Tokyo: Scientists from Japan's Mie University have developed biofuel from inedible oranges and have received promising results due to its efficiency and less corrosive nature, media reported.
The team has been carrying out the project for more than a year in the western Japanese prefecture of Mie, taking advantage of its high orange production.
According to a report in the Asahi daily Tuesday, the scientists were able to run a remote-controlled 14-kg vehicle with a mixture of gasoline and the new orange biofuel.
"This biofuel has the potential to be used for gasoline-powered farm tractors and mowers," bioengineering professor Yutaka Tamaru at Mie University said.
The scientists mixed rotten and damaged oranges and waste in tanks with clostridium cellulovorans bacteria obtained from wooden chips.
The bacterium decomposes the cellulose fibers and produces a kind of fermentable sugar.
When the sugar is fermented with another microorganism, it produces the orange biofuel in 10 days.

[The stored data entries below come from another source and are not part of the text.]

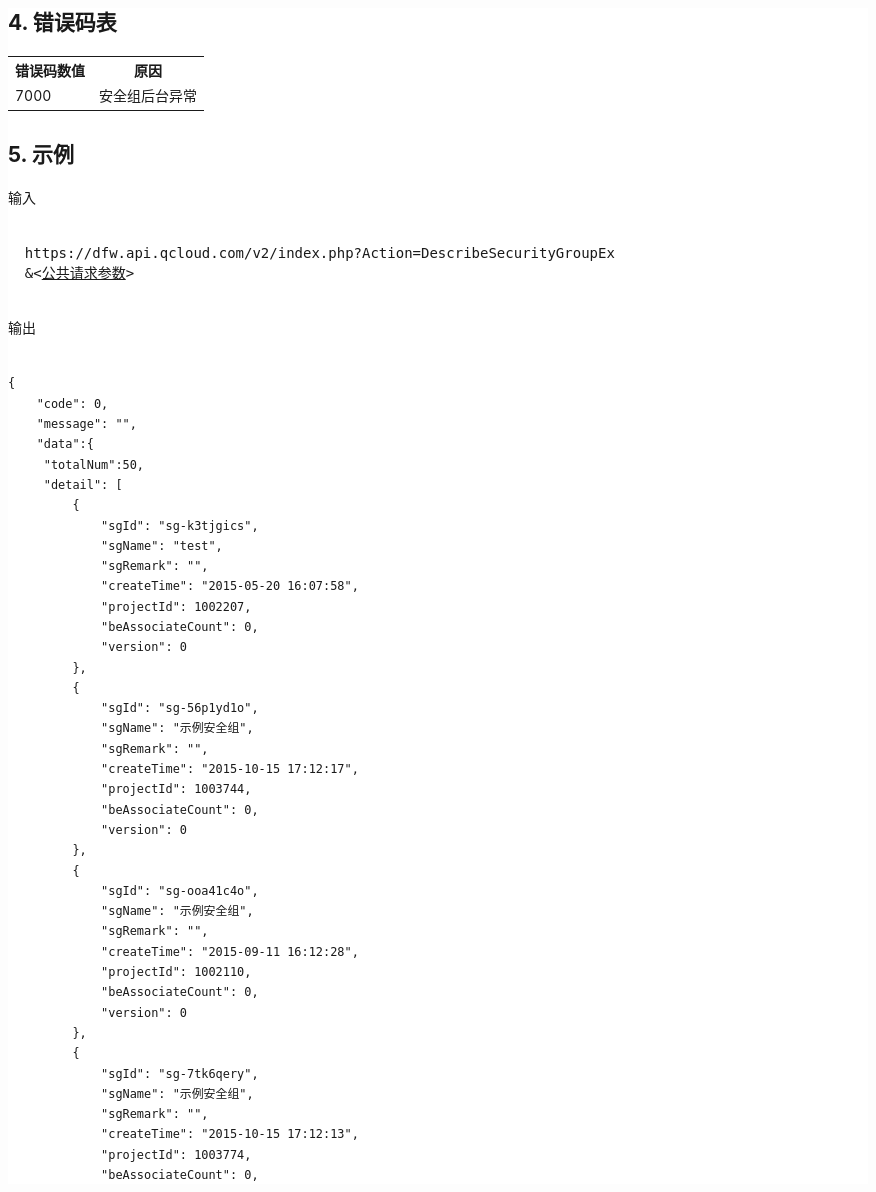 </tbody></table>

 ## 4. 错误码表
 <table class="t"><tbody><tr>
<th><b>错误码数值</b></th>
<th><b>原因</b></th>
<tr>

<td> 7000 <td> 安全组后台异常
</tbody></table>


## 5. 示例
 
输入
<pre>

  https://dfw.api.qcloud.com/v2/index.php?Action=DescribeSecurityGroupEx
  &<<a href="https://cloud.tencent.com/doc/api/229/6976">公共请求参数</a>>

</pre>

输出
```

{
    "code": 0,
    "message": "",
    "data":{
     "totalNum":50,
     "detail": [
         {
             "sgId": "sg-k3tjgics",
             "sgName": "test",
             "sgRemark": "",
             "createTime": "2015-05-20 16:07:58",
             "projectId": 1002207,
             "beAssociateCount": 0,
             "version": 0
         },
         {
             "sgId": "sg-56p1yd1o",
             "sgName": "示例安全组",
             "sgRemark": "",
             "createTime": "2015-10-15 17:12:17",
             "projectId": 1003744,
             "beAssociateCount": 0,
             "version": 0
         },
         {
             "sgId": "sg-ooa41c4o",
             "sgName": "示例安全组",
             "sgRemark": "",
             "createTime": "2015-09-11 16:12:28",
             "projectId": 1002110,
             "beAssociateCount": 0,
             "version": 0
         },
         {
             "sgId": "sg-7tk6qery",
             "sgName": "示例安全组",
             "sgRemark": "",
             "createTime": "2015-10-15 17:12:13",
             "projectId": 1003774,
             "beAssociateCount": 0,
```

The team was able to extract around 20 millilitres of the biofuel from three kg of waste and discarded oranges.
The resulting fuel is less corrosive than bioethanol, as it contains 70 percent of biobutanol which does not easily react with the humidity.
Biobutanol also has a greater calorific value than bioethanol, which makes it possible to raise the biofuel percentage when mixed with gasoline.